Coincidentally, recently, I have been presented with the opportunity to become a part of this elite class of society, where money is in the blood and veins of its very own infrastructure. I found myself indulging in the same things that the privileged folks in Gotham indulged in. Luxury. Whenever I am at a place of glorious opulence I found myself feeling like I’m in a different world, somehow establishing the dynamic of ‘us’ and ‘them’, because of where I was and what that meant.
We are in a society where money rules. Like it or not, capitalism is the way of the world right now, and as long as it remains so, society will always be driven by the accumulation of wealth. Now, there are arguments both ways on whether if it’s a good or a bad thing. Some might even argue that it’s neither good nor bad, that it’s just the way of the world and doesn’t affect people on a personal basis (who they ‘are’, their morals, etc).
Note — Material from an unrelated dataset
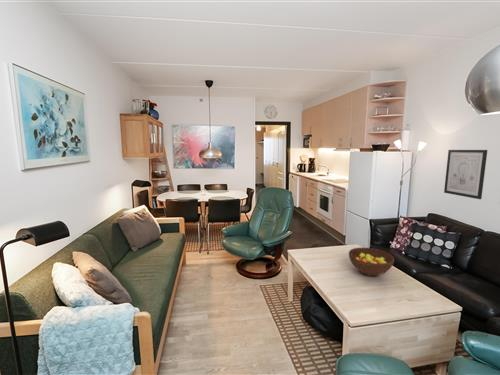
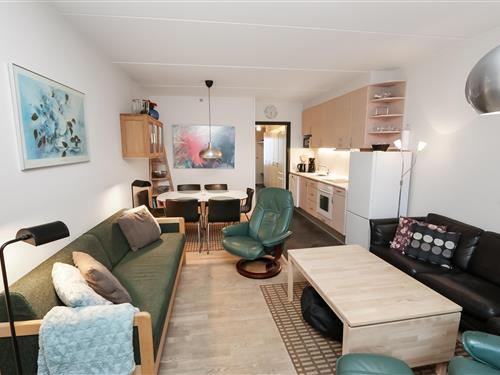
- wall art [443,149,488,200]
- fruit bowl [348,247,395,277]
I happen to believe that personal wealth and the accumulation of wealth significantly influences a person’s character, demeanor, and morals beliefs.
Some people are born into well-off families and thus might have an easier path towards accumulating wealth, others might have to fight a lot harder to gain the same amount of wealth. Everyone in society today have to make decisions involving money, whether if it’s spending it, betting it, investing it, burning it… and seeing Bane utter those words reminded me that we should be the ones in control of money, not vice versa.
It is perhaps unclear though, Bane’s specific targeting of society’s affluent. Was he waging war against Gotham because of the class inequality? Is this what he and the League of Shadows fought for, albeit through extremist means?
I might not be the excommunicated leader of the League of Shadows who is looking to terrorize a city, send it into anarchy, and tear down the upper class. The method with which I strive to combat the corruption of money is much more introspective. When I am faced with thematic decisions in life where money might be a factor, everything from work, education, even relationships… I need to conjure up my inner Bane: Stay true to myself, and don’t let money control me.